• **Exercise data**:
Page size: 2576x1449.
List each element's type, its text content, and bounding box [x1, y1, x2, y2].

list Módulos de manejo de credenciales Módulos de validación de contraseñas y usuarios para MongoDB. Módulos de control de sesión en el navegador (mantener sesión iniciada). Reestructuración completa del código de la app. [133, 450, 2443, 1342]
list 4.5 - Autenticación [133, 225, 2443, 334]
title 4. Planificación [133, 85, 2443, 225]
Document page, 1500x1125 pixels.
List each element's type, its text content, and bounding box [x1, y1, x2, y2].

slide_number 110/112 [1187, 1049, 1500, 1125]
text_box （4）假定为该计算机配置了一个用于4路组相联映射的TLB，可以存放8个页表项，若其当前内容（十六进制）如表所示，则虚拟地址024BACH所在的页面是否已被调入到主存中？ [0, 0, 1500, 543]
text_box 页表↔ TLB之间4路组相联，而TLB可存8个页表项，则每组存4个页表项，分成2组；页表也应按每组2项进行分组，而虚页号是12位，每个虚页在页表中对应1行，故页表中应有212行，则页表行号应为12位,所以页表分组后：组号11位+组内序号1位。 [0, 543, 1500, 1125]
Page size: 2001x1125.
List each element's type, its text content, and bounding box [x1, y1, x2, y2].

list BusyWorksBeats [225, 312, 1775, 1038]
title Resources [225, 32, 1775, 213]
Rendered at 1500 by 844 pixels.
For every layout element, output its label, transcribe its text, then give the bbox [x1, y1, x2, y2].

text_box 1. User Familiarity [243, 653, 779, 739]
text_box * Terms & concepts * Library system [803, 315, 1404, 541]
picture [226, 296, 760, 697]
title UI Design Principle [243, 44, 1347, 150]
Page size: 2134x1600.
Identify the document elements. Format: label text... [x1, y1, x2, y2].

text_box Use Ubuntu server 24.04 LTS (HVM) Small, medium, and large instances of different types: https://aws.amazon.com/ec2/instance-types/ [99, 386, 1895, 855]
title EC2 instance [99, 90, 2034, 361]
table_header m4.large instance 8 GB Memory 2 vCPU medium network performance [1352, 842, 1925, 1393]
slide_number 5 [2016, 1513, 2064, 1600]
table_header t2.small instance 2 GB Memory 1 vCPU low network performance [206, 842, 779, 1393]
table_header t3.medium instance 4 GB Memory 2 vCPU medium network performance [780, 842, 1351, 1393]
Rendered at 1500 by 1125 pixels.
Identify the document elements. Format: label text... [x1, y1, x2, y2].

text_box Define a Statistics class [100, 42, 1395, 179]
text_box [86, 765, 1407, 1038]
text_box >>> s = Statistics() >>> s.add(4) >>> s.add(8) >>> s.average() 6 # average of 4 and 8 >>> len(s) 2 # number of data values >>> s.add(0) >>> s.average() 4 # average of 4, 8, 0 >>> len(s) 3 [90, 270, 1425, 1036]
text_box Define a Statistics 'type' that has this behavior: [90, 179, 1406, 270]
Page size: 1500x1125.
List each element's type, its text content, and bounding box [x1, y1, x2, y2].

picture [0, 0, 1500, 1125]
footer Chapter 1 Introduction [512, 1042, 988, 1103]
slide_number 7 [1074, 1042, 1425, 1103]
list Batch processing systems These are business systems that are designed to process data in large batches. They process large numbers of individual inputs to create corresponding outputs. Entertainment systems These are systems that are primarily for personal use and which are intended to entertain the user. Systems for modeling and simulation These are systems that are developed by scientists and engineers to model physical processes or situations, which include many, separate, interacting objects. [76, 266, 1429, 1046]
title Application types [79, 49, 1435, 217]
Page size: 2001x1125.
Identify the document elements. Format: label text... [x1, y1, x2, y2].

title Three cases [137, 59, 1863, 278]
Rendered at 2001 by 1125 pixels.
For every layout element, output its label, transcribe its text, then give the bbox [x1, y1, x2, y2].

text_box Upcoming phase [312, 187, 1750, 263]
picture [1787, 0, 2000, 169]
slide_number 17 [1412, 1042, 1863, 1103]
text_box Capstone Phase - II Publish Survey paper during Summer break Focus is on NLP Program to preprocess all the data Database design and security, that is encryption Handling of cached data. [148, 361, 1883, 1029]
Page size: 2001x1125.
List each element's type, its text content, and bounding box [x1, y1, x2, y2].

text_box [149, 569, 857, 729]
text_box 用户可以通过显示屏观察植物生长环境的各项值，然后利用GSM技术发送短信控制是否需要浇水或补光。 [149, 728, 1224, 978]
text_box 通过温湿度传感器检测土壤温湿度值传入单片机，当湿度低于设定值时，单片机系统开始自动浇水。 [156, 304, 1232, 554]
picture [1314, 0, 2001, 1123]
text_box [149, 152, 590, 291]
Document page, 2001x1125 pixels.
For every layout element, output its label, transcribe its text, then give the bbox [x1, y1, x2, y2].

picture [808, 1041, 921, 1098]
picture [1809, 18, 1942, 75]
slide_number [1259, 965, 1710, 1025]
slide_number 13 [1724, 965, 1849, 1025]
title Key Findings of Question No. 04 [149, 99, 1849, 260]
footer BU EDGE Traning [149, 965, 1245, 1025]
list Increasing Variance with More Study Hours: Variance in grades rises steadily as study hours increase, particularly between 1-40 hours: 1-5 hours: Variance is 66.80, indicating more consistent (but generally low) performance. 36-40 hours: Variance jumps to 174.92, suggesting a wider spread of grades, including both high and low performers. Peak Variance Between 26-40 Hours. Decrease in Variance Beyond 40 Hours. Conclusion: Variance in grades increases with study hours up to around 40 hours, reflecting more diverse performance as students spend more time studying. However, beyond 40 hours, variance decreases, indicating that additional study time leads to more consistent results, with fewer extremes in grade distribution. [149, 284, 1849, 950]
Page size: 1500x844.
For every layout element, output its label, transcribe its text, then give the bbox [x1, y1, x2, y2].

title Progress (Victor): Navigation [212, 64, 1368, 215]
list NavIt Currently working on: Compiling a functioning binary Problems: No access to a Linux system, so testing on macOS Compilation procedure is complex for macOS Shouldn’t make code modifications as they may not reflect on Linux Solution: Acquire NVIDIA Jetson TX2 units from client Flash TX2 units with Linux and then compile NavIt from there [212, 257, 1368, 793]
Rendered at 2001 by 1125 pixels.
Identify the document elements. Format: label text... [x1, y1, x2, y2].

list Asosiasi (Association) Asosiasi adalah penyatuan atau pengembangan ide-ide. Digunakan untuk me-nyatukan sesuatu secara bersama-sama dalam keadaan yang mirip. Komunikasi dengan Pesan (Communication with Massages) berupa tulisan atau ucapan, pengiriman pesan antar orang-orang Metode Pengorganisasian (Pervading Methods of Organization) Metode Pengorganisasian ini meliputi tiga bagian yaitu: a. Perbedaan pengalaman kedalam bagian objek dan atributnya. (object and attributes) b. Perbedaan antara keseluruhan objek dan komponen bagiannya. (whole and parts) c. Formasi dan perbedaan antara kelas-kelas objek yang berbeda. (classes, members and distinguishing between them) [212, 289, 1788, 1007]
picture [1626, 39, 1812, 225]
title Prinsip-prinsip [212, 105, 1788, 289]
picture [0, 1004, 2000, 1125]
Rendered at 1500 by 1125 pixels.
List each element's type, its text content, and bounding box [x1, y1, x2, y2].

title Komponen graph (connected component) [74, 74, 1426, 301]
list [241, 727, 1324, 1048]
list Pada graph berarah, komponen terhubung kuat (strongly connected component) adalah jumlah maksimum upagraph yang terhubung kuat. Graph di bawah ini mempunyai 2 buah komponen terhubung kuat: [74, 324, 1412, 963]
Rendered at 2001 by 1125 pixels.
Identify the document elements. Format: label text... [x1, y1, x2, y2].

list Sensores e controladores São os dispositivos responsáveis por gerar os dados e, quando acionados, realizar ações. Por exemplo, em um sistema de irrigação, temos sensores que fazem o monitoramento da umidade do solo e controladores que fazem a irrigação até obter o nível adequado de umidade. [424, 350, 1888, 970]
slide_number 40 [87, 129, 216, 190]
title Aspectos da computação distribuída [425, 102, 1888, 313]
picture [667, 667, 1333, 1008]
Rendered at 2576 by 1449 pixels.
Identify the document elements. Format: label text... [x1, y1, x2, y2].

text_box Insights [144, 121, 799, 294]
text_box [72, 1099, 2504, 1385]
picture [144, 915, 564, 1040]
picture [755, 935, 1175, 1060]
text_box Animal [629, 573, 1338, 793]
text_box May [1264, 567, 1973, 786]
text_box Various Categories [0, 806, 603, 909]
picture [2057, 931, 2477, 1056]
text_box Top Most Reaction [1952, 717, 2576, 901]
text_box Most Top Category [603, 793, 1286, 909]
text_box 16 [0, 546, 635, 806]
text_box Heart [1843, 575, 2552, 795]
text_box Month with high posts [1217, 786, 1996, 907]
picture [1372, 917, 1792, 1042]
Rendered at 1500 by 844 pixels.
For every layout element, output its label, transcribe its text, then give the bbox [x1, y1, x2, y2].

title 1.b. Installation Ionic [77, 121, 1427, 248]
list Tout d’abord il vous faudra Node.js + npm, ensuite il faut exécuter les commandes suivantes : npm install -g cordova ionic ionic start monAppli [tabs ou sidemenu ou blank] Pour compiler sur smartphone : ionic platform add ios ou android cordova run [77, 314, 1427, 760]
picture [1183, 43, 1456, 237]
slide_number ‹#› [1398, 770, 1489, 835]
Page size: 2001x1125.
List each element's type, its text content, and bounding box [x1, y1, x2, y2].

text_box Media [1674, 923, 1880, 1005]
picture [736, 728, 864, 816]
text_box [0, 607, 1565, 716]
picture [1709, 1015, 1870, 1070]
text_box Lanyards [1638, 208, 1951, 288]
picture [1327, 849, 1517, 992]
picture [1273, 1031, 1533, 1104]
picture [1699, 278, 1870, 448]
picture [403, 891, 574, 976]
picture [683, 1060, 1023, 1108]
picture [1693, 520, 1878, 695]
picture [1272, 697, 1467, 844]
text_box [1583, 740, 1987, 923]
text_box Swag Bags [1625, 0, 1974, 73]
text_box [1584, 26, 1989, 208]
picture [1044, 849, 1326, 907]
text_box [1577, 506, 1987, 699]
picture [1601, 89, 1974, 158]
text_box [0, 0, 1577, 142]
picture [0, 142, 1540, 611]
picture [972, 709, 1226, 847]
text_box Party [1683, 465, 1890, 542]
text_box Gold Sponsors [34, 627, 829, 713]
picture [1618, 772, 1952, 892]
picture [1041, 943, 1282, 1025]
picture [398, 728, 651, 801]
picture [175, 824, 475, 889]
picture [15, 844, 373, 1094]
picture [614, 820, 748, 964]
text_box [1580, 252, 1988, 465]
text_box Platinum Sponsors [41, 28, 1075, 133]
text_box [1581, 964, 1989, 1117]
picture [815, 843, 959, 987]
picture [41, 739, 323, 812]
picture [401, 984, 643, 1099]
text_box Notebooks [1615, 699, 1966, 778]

• **Prompt**:
Reproduce the material above exactly, beginning at its first line and ending with the line that holds "Page size: 2134x1600.". Include nothing else.

• **Response**:
Page size: 2576x1449.
List each element's type, its text content, and bounding box [x1, y1, x2, y2].

list Módulos de manejo de credenciales Módulos de validación de contraseñas y usuarios para MongoDB. Módulos de control de sesión en el navegador (mantener sesión iniciada). Reestructuración completa del código de la app. [133, 450, 2443, 1342]
list 4.5 - Autenticación [133, 225, 2443, 334]
title 4. Planificación [133, 85, 2443, 225]
Document page, 1500x1125 pixels.
List each element's type, its text content, and bounding box [x1, y1, x2, y2].

slide_number 110/112 [1187, 1049, 1500, 1125]
text_box （4）假定为该计算机配置了一个用于4路组相联映射的TLB，可以存放8个页表项，若其当前内容（十六进制）如表所示，则虚拟地址024BACH所在的页面是否已被调入到主存中？ [0, 0, 1500, 543]
text_box 页表↔ TLB之间4路组相联，而TLB可存8个页表项，则每组存4个页表项，分成2组；页表也应按每组2项进行分组，而虚页号是12位，每个虚页在页表中对应1行，故页表中应有212行，则页表行号应为12位,所以页表分组后：组号11位+组内序号1位。 [0, 543, 1500, 1125]
Page size: 2001x1125.
List each element's type, its text content, and bounding box [x1, y1, x2, y2].

list BusyWorksBeats [225, 312, 1775, 1038]
title Resources [225, 32, 1775, 213]
Rendered at 1500 by 844 pixels.
For every layout element, output its label, transcribe its text, then give the bbox [x1, y1, x2, y2].

text_box 1. User Familiarity [243, 653, 779, 739]
text_box * Terms & concepts * Library system [803, 315, 1404, 541]
picture [226, 296, 760, 697]
title UI Design Principle [243, 44, 1347, 150]
Page size: 2134x1600.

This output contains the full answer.